Os filmes da nouvelle vague refletiam o modo de encarar a vida de uma nova geração de cineastas franceses, que queriam ver nas telas a realidade nua e crua, autêntica e palpável. A denominação logo se estabeleceu, também intimamente associada a Godard.
Antes cinema do que universidade
Godard nasceu em Paris em 3 de dezembro de 1930, filho de um oftalmologista suíço. Ele e seus três irmãos cresceram na terra do pai, porém em 1943 a família retornou para a França, onde Jean-Luc frequentou o liceu. Teve que repetir o teste final três vezes, pois sempre tinha outras coisas na cabeça.
O estudo de antropologia na Universidade Sorbonne tampouco o interessava particularmente: ele preferia passar o tempo nos meios cinematográficos e intelectuais de Paris. Em vez de frequentar as palestras, ia todo dia ao cinema, o que acarretou a suspensão da mesada paterna.
Tendo agora que ganhar a vida com trabalhos ocasionais, ele passou apaixonadamente a escrever artigos para a revista Gazette du Cinéma. Uma viagem aos Estados Unidos em 1950-51 lhe selou o futuro: em 1954, rodava seu primeiro filme, o documentário Opération Beton, sobre a construção de uma gigantesca represa.
Ao longo de quase 70 anos de carreira, Jean-Luc Godard produziu mais de 40 longas-metragens, numerosos curtas, documentários experimentais, ensaios cinematográficos altamente intelectuais, vídeos de música, alguns também como roteirista ou codiretor, ao lado dos companheiros da nouvelle vague. Porém ele permaneceu o representante mais radical dessa nova maneira de rodar filmes modernos e ousados.
Ousadia intelectual e formal
Em O desprezo, de 1963, Brigitte Bardot, em seu primeiro papel no cinema, filosofava diante das câmeras se o companheiro de tela achava atraente o seu traseiro – um escândalo, na época. Em 1980, Godard repetiria essa cena em Salve-se quem puder (a vida), desta vez com Isabelle Huppert, diante das vacas de um estábulo.
O fumante inveterado de charutos nunca usava roteiros em seus filmes, entregando muito ao acaso, às discussões no set ou ao talento de improvisação de seus atores. E entre eles estiveram praticamente todos os grandes nomes do cinema francês, de Eddie Constantine, Alain Delon, Michel Piccoli e Yves Montand a Gérard Depardieu e Juliette Binoche, além das já citadas Bardot e Huppert.

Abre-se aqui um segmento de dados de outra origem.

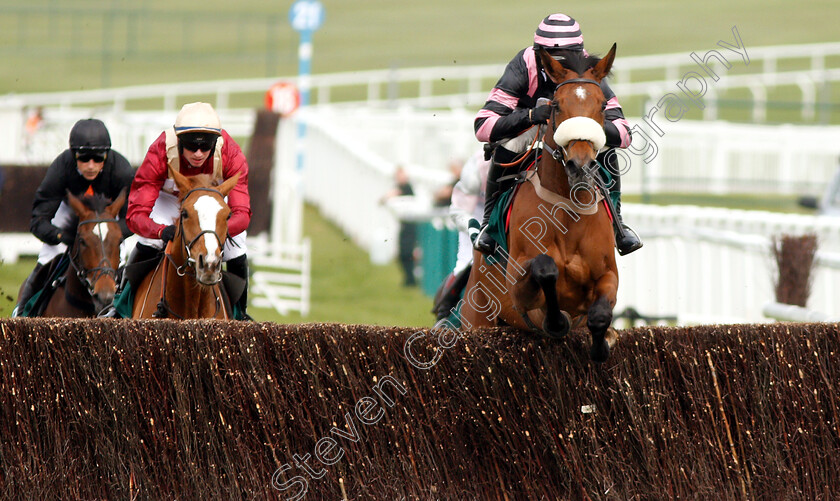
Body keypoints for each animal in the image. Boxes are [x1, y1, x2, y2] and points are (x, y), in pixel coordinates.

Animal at [462, 45, 620, 362]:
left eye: (601, 106)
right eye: (556, 105)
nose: (580, 165)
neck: (569, 212)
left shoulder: (609, 276)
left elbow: (599, 315)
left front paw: (603, 343)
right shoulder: (518, 288)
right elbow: (545, 270)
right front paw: (557, 320)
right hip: (477, 317)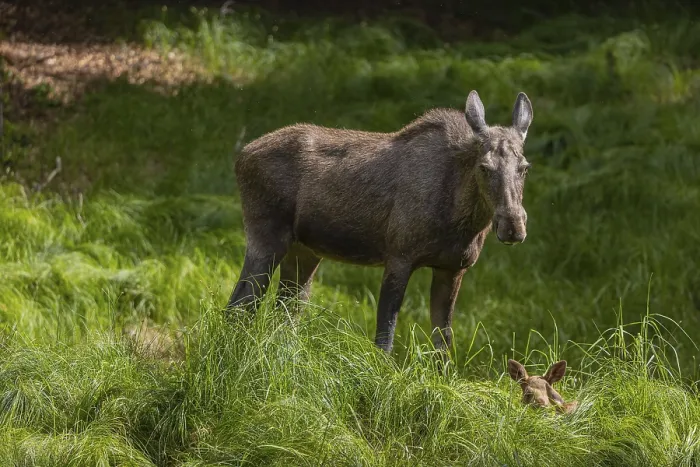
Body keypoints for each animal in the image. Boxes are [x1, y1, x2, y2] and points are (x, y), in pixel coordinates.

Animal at [227, 90, 534, 355]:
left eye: (524, 167)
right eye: (484, 167)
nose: (513, 226)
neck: (461, 220)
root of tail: (241, 157)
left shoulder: (453, 268)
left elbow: (443, 341)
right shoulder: (399, 256)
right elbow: (385, 336)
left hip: (305, 251)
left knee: (285, 311)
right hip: (266, 235)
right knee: (240, 303)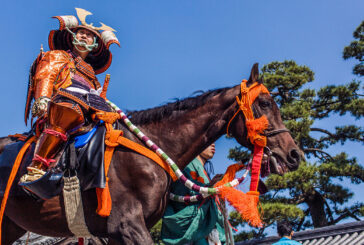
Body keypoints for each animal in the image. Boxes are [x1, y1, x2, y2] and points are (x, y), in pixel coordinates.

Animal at [0, 64, 302, 244]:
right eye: (264, 104)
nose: (294, 154)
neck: (151, 146)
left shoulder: (115, 232)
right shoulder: (127, 223)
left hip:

A ousadia de Godard também se manifestava no campo formal: seus ensaios fílmicos são “pensamento em forma de montagem”, descreveu em 2010 um crítico do jornal Frankfurter Rundschau, sua montagem cinematográfica é associativa como a improvisação no jazz.
Ele foi, ainda, um dos primeiros diretores franceses a rodar com uma câmera de vídeo leve e ágil. Foi com uma delas que, em 1968, acompanhou os Rolling Stones até o estúdio, para a produção de seu lendário álbum Sympathy for the Devil, resultando num documentário que permanece cult.
Recomeço no palco internacional
Sob a impressão dos protestos estudantis de maio de 1968, em Paris, Godard se ligou a um grupo cinematográfico marxista-leninista radical. A politização crescente de seu trabalho desencadeou uma briga com o amigo Truffaut. Em seguida, ele “desapareceu no coletivo”, passando a só filmar junto com outros, como notou um crítico na época.
Em 1980, Godard retornou ao palco do cinema internacional. Estrelado por Isabelle Huppert, Salve-se quem puder (a vida) era um título programático para o recomeço do cineasta maduro. Numa entrevista, ele descreveu este como seu “segundo primeiro filme”.
Uma Palma de Ouro em Cannes, o Prêmio Europeu de Cinema, um Oscar pelo conjunto da obra: até hoje tais honrarias públicas nada significam para o inquieto cineasta franco-suíço. Paletó e gravata, ele só pôs para receber em 2002 o altamente dotado Praemium Imperiale, considerado o “Nobel das artes”.
Provavelmente o revolucionário da sétima arte passará os 90 anos, em 3 de dezembro de 2020, fumando seu charuto em casa, em seu idílico lugarejo na Suíça, sem pompa, nem circunstância. Ainda assim: feliz aniversário, Jean-Luc Godard!